1698920317 Debunking the Myth Created by Porn What is the Truth

Debunking the Myth Created by Porn: What is the Truth About Female Ejaculation?

Debunking the Myth Created by Porn What is the Truth

Colombian actress Amaranta Hank turns on the camera and starts recording. She is alone and in the entire decoration only one room is visible, in which the protagonist has a large bed to make herself comfortable, in addition to Hank himself, who is almost naked. The actress begins to stimulate her vagina to masturbate: at first she does it at a slow pace until she gradually increases the frequency as her excitement increases. Finally, seemingly at the same time as her climax, a transparent liquid comes out of her vagina: a so-called squirting has just occurred.

Not even 30 seconds go by and it happens again. In a video that lasts three minutes and has more than 1.4 million views, Hank, a porn professional with an increasing number of followers, seems to live these experiences spontaneously, almost surprisingly. What not all viewers don’t know is that in the porn industry, which makes around $100 billion a year, everything is always coldly calculated. Squirts too.
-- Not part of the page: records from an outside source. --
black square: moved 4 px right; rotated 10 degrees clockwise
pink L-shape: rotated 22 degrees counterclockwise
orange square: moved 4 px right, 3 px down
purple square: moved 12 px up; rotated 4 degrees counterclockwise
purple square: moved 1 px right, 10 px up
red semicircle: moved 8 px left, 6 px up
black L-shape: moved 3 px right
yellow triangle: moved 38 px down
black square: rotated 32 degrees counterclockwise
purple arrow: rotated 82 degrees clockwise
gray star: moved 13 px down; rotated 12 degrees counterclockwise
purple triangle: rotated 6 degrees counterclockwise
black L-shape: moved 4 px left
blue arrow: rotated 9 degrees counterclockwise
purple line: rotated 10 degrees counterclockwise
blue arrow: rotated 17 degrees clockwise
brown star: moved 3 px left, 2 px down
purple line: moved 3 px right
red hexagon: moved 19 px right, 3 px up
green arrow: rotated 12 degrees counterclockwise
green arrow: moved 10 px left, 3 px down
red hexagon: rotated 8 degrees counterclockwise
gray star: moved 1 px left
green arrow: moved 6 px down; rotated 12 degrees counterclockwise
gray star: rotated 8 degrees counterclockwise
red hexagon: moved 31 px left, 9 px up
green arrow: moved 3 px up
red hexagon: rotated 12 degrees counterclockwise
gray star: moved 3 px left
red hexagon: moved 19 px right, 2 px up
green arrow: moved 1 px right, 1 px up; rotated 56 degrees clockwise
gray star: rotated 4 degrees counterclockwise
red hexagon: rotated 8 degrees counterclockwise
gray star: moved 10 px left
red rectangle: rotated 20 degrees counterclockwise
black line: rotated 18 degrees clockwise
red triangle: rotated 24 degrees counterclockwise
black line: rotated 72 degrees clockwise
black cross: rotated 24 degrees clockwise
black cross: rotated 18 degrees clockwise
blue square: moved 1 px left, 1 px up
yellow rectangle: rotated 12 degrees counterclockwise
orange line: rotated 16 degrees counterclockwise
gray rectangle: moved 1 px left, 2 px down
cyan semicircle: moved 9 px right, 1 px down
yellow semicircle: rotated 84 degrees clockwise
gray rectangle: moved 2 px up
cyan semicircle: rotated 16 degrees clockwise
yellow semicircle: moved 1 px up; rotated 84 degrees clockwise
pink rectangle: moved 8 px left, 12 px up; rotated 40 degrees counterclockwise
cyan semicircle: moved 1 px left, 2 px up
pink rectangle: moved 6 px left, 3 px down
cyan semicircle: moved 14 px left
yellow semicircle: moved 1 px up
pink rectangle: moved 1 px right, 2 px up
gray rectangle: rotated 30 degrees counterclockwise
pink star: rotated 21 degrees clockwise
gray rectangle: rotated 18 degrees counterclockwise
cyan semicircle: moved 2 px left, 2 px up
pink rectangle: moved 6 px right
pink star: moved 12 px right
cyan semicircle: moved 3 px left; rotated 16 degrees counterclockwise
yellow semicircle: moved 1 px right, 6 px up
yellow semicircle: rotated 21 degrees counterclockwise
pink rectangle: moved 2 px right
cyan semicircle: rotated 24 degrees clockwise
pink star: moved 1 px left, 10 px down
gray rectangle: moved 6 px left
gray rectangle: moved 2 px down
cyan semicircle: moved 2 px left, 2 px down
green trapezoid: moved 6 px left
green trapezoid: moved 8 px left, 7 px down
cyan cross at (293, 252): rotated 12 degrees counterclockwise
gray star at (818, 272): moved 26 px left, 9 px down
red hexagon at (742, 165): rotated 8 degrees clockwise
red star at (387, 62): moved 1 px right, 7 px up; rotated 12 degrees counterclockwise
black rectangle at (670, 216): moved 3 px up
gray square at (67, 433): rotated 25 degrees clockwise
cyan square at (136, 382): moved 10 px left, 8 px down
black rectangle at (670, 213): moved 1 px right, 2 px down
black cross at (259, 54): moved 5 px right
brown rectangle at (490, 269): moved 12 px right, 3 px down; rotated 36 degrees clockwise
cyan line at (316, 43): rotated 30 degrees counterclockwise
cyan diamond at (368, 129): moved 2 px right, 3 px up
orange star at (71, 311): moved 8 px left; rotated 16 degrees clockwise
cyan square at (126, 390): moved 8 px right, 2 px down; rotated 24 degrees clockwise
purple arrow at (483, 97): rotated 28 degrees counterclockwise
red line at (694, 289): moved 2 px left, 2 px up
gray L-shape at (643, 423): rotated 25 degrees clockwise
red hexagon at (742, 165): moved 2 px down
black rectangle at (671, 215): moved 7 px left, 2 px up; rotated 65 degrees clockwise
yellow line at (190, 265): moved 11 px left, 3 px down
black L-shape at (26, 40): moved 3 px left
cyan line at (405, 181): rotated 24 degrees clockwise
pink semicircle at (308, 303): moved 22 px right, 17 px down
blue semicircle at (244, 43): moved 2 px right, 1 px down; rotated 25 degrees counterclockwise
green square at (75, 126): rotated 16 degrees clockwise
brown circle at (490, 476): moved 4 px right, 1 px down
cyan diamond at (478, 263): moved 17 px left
Hank says he’s obviously learned to fake the squirt over time. “The scenes are very fast, there are too many cameras and you might not even like the actor you share a scene with. In such contexts and with so much pressure, it is impossible to achieve this,” he says. To make filming easier, squirting is often simulated using water bottles, water bags attached to the actresses’ backs and even enemas, he explains. With her legs raised and the camera focused, the scene seems almost real.

But where does this idea come from? It has been known for many decades that female and male orgasms are different. However, in the collective imagination of many, the squirt appears almost like a kind of myth or urban legend as the ultimate pleasure, a kind of female equivalent of male ejaculation, the definitive proof that women enjoyed the sexual act.

The reality is that this is not the case. As Hank knows firsthand, it can be faked and even experienced without extraordinary arousal – just the right workout. On the other hand, many women experience completely pleasurable orgasms without any fluid having to squirt out anywhere. And yet the myth continues.

The reason for all the excitement is that a sexual fantasy has arisen around squirting, which has become fashionable in recent years thanks to porn. According to company data updated in 2021, there are more than 200,000 videos on the pornography portal Pornhub under the title Squirting or how to achieve a squirt.

Although it is only now in fashion, it has been around since the physician Hippocrates in the 4th century BC. BC records of spraying. C. spoke of “female sperm”.

Sexologist Almudena M. Ferrer explains that the mythical squirting is often confused with female ejaculation, but that they are two completely different things, both because of the composition and the mechanisms and organs that produce them. The first is the expulsion of a dilute fluid from the Skene’s glands containing urea, uric acid and creatinine, while in female ejaculation a whitish, thick and scanty fluid is released from the so-called female prostate. It is very important to emphasize that both can happen without having to reach orgasm.

One of the reasons female ejaculation is surrounded by urban legends and half-truths is the lack of scientific studies on the subject. In Spain, in 1993, the director of the Andalusian Institute of Sexology and Psychology, Francisco Cabello, became a reference in this matter when he decided to study a phenomenon that the rest of doctors preferred to remain ignorant of. He did it, he remembers, worried about what many women were telling him in a Spain that was trying to finally shake off Francoism. As a result of intense sexual relationships, they mistook their squirts for the urge to urinate, which often resulted in them suppressing their own orgasms.

There was very little information about it at the time, so Cabello conducted research that examined urine before and after orgasm for the presence of markers of male semen. The idea was to find possible differences arising from the contribution of urine to the elements that make up the paraurethral urethral glands and the Skene ducts. “We concluded at the time that 75% of women had PSA levels in their urine after orgasm,” he says. This means that many women had the opportunity to squirt and that a large part of its composition was actually urine.

30 years have passed since these discoveries and squirting is more relevant than ever thanks to the influence of porn. The sexologist, sociologist and board member of the State Association of Sexology Professionals (AEPS), Norma Ageitos Urain, assures that “many minds have arisen around this issue, although it is only a physiological reaction of the body.” In addition, it exerts pressure women when it comes to a sexual relationship because their partners often try to reproduce what they have seen in porn, and that is impossible.”

One of the myths surrounding squirting is that it is the climax of an orgasm. However, this may not be true either. The psychologist, sexologist and head of sex therapy at the TAP Center, Diana Lozano, remembers that you can squirt without orgasm and still have a great time: “During sex, the goal has always been to reach climax “A few years ago it found the G-spot and now it’s squirting.”

Amaranta Hank herself, 31, didn’t get her first shot until the pandemic hit and she had time to do something she almost never would have been able to: explore and enjoy her body alone. He started working on OnlyFans and, with the help of his sex toys, a lot of patience and dedication, was able to achieve it without having to fake it like he had done for so many years on set. “You have to reach a very high level of arousal and there are no distractions, but every body is different and different things work for every woman.”